The 53 court-approved settlements reported last year represent a more than 45 percent decline from the 10-year average since 2002, and the average settlement increased to $54.7 million in 2012 from $21.6 million in 2011, Cornerstone Research concluded in a report released today.
“Based on the volume of recent securities class action filings, the unusually low number of settlements reported in 2012 is unlikely to persist in the future,” said Laura E. Simmons, senior adviser of Cornerstone. That’s based on higher numbers of filings in recent years that may come to settlement later, she said. For 2008 and 2009, there are 70 cases yet to be resolved, she said.
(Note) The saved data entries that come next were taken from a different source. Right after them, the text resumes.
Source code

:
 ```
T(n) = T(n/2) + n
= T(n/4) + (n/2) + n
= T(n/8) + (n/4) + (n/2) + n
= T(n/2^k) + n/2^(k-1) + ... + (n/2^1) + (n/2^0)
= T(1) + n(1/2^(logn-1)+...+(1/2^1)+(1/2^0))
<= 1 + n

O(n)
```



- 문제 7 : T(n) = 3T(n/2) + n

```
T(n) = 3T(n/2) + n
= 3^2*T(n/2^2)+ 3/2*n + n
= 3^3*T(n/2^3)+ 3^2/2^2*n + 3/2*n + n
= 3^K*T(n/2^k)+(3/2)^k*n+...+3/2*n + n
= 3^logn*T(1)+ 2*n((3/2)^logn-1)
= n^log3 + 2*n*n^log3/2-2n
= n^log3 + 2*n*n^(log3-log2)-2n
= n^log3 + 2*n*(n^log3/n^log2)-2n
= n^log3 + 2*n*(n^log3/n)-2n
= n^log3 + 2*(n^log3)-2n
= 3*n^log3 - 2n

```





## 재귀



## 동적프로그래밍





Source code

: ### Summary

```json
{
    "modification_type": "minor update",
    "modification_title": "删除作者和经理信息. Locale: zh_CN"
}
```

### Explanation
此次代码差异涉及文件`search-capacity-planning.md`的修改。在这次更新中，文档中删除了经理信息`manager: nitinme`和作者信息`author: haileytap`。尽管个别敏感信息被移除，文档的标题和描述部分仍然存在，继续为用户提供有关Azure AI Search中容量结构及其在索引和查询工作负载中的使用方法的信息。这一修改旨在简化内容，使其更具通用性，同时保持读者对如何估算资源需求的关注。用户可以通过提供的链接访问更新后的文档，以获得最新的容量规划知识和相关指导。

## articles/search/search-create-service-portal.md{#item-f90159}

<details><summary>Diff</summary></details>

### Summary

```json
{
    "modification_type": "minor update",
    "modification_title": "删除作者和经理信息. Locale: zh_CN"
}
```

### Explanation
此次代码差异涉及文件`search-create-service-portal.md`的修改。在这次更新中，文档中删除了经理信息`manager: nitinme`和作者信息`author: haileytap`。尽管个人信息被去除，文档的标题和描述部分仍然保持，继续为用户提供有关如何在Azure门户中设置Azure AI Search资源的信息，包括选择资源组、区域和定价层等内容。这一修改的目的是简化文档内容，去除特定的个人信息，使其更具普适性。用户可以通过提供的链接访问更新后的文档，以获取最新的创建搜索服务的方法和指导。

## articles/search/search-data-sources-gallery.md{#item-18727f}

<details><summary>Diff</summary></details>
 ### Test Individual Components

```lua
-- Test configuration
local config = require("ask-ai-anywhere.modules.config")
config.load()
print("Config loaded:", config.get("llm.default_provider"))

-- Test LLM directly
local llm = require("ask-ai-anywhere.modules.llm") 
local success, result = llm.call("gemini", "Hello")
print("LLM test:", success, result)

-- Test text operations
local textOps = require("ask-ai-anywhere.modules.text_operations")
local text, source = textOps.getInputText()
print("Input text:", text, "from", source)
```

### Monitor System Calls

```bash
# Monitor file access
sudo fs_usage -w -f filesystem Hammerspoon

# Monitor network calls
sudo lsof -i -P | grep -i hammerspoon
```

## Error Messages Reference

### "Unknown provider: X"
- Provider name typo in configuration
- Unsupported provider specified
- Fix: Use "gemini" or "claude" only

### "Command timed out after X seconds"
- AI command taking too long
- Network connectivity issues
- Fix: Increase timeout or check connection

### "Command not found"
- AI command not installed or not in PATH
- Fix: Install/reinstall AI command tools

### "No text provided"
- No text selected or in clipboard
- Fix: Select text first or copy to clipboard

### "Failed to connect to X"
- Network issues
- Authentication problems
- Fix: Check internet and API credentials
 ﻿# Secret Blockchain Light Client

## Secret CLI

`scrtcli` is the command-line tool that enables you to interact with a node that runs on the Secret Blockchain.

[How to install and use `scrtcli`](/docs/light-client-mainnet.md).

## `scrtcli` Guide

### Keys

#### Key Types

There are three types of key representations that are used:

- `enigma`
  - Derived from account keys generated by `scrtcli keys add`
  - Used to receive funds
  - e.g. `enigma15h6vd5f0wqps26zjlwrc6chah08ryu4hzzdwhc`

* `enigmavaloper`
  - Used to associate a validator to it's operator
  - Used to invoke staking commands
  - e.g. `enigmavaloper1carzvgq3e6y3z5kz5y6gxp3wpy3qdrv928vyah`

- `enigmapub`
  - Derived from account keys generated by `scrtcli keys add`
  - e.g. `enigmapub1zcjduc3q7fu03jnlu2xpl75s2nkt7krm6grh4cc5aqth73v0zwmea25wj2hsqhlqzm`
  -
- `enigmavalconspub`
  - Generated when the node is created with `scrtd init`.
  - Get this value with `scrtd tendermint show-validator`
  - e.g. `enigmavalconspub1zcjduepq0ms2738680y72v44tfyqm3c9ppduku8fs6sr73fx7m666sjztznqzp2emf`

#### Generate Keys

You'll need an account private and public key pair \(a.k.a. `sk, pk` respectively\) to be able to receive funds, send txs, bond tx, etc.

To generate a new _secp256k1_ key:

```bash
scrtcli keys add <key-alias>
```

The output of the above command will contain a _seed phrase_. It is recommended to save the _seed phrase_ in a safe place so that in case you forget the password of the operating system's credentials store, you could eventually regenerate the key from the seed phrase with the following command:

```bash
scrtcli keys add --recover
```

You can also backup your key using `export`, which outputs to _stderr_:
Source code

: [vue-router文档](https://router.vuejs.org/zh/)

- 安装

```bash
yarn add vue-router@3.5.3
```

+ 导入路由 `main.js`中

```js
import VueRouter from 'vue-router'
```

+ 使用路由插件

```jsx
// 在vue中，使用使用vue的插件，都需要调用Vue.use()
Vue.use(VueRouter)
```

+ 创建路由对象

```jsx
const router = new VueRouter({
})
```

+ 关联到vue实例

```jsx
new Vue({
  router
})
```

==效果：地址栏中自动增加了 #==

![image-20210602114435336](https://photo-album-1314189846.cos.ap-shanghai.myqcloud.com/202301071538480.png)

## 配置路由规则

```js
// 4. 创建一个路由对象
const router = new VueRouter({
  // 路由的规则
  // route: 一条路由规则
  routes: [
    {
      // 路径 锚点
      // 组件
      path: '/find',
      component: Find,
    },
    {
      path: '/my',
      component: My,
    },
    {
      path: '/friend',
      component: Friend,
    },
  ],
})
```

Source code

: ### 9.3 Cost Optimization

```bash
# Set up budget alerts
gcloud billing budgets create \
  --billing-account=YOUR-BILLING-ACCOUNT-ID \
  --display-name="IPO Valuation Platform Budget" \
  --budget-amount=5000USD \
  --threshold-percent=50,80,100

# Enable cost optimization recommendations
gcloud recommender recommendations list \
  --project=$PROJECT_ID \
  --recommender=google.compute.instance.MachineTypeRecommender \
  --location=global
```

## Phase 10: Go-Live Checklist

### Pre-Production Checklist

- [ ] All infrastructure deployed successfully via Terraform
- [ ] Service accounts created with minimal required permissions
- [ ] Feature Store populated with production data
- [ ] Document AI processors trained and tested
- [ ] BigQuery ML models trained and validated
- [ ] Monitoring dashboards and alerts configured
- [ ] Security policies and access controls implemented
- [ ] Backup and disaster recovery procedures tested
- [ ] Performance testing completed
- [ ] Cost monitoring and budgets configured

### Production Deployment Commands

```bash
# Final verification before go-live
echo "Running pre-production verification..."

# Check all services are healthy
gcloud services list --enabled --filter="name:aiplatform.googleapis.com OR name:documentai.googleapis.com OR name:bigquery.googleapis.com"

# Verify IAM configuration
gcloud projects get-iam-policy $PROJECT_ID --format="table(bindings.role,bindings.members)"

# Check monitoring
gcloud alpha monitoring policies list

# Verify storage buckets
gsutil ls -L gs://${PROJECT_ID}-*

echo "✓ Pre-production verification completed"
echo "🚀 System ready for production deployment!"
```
“Settlement trends are often best viewed over time periods longer than a year,” Joseph Grundfest, a law professor and director of the Stanford Law School Securities Class Action Clearinghouse, said in the statement. “A lull in last year’s data suggested a pickup for this year.”
The Cornerstone researchers said such cases historically take years to settle, and the decrease in the number of settlements last year may be traced to fewer lawsuits being filed in 2009 and 2010. Since 2007, the median time for settlement was 3.3 years, the researchers said.
They also cited a “significant slowdown in the initial public offering market in 2008 and 2009” as a possible cause for a dip in some 2012 settlements.
Cornerstone found that a third of the settlements in 2012 were in the financial services industry, with the technology and pharmaceutical industries being the next most prevalent sectors.
Institutional investors are being seen more as plaintiffs in securities class-action lawsuits, the study determined. Since 2006, institutions and public pension funds have been settling more lawsuits, with public pensions serving as lead plaintiffs in 49 percent of settled cases, compared with 6 percent in 2003, according to Cornerstone.
The organization, based in Menlo Park, California, provides economic and financial consulting and expert testimony, with consultants across the country.
In one case cited by Simmons, Motorola Solutions Inc. last May won final federal court approval of a $200 million settlement with shareholders who sued the company and top executives in 2007 for allegedly overstating its prospects during the prior year.